ORAC assay measures antioxidant capacity

The Oxygen Radical Absorbance Capacity (ORAC) assay is a method that measures the antioxidant capacity of a substance. The ORAC assay measures a fluorescent signal from a probe that is quenched in the presence of Reactive Oxygen Species (ROS). Addition of an antioxidant absorbs the generated ROS, allowing the fluorescent signal to persist. Trolox® (6-hydroxy-2,5,7,8-tetramethylchromane-2-carboxylic acid) is a vitamin E analogue and a known antioxidant. It is used as a standard by which all unknown antioxidants are compared. Modifications of the ORAC assay include the use of fluorescein as the fluorescent probe (ORACFL), the separation of hydrophilic and lipophilic antioxidants to obtain total antioxidant capacity and an adaptation to a high-throughput platform.
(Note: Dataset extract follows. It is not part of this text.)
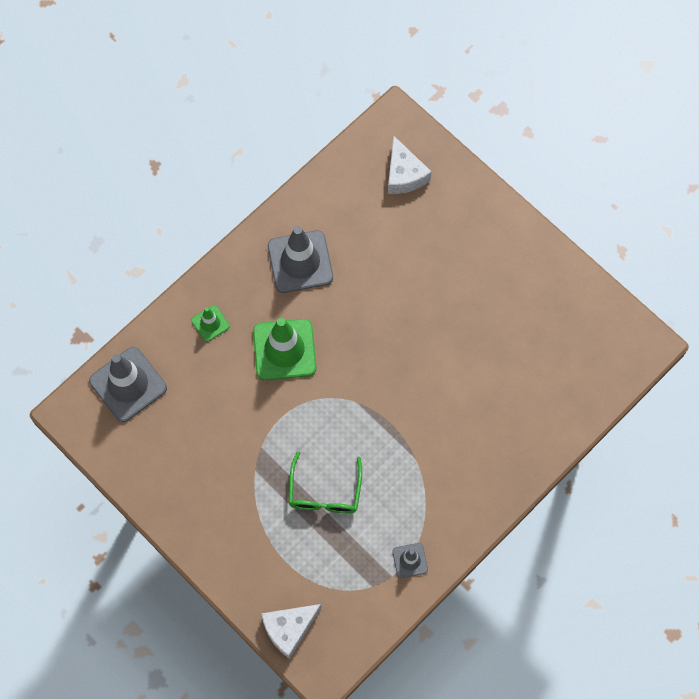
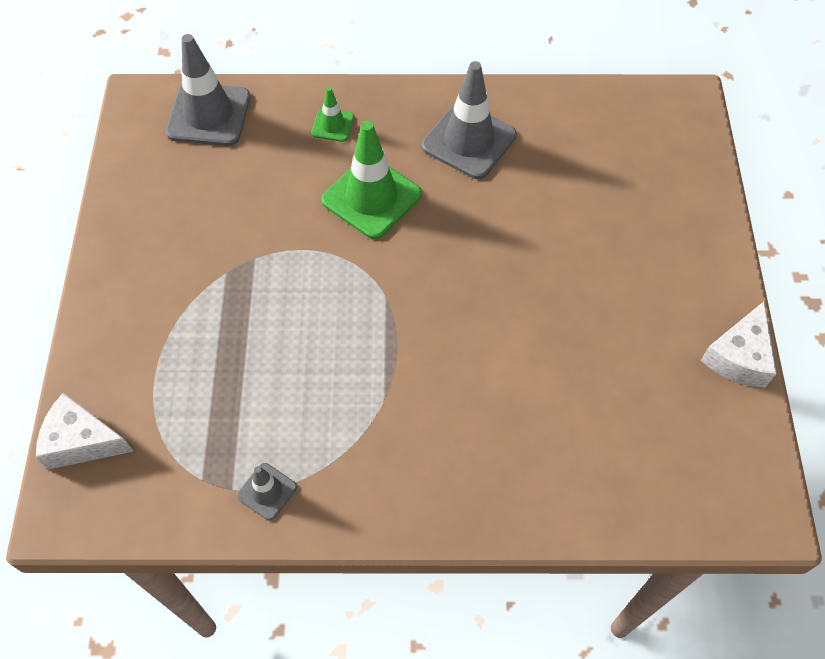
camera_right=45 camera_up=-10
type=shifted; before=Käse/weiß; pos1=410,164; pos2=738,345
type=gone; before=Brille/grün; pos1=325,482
The ORAC assay is unique in that its ROS generator, AAPH (2,2’-azobis(2-methylpropionamidine) dihydrochloride), produces a peroxyl free radical upon thermal decomposition. This free radical is commonly found in the body, making this reaction biological relevant. Furthermore, AAPH is reactive with water and lipid soluble substances, so it can measure total antioxidant potential.
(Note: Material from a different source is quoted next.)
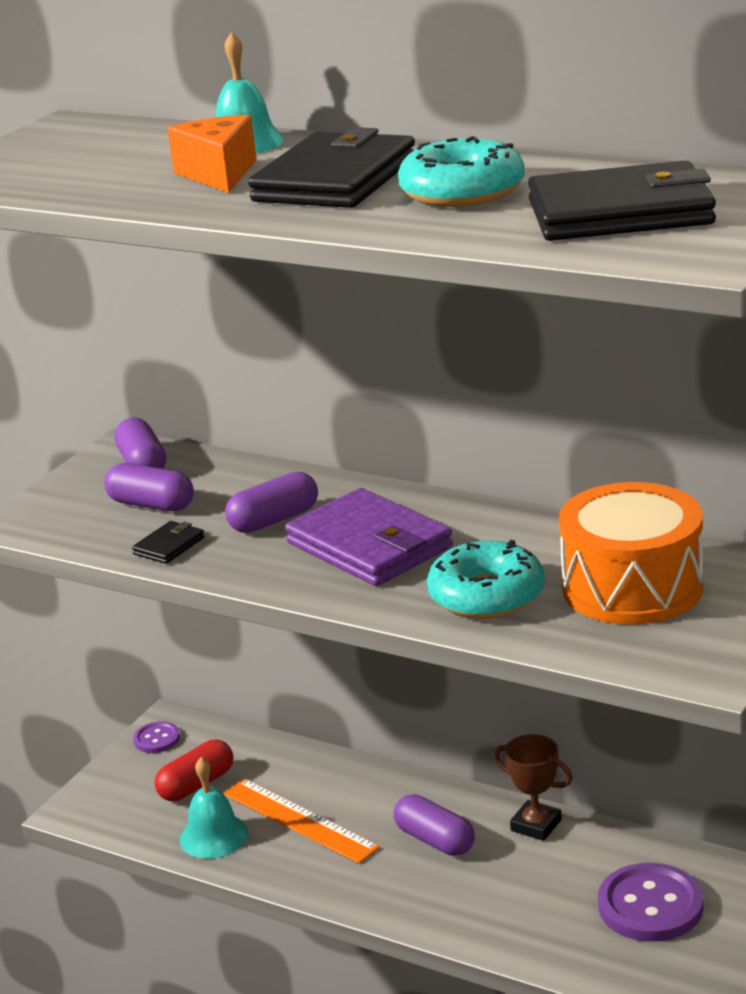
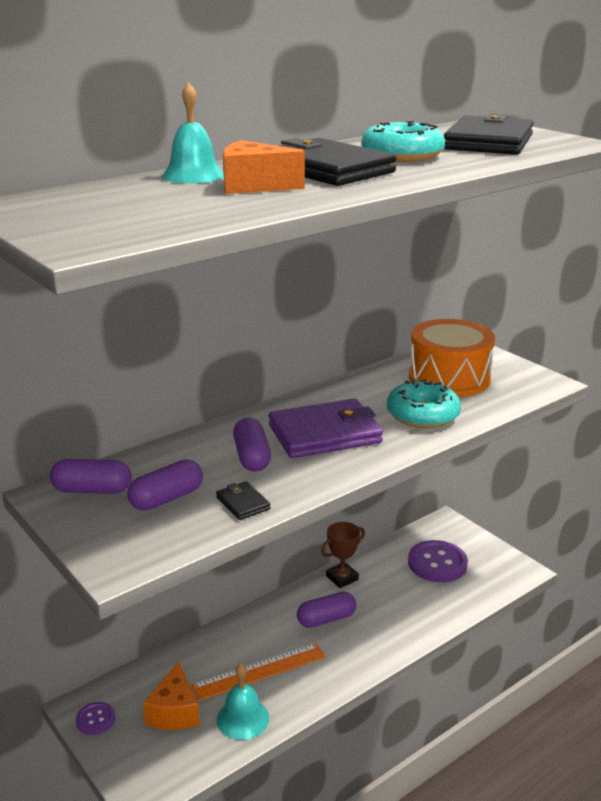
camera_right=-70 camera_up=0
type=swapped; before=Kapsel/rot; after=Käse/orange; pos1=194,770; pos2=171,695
The antioxidant capacity of food can help to lower the concentration of free radicals in the body. While there is limited data showing a direct correlation between the antioxidant capacity of food and effects on health, it is generally believed that eating foods that are high in antioxidants is beneficial. Accordingly, ORAC is a valuable tool to assess the antioxidant capacity of foods as shown in the application note Antioxidant Capacity determination in plant samples and food products.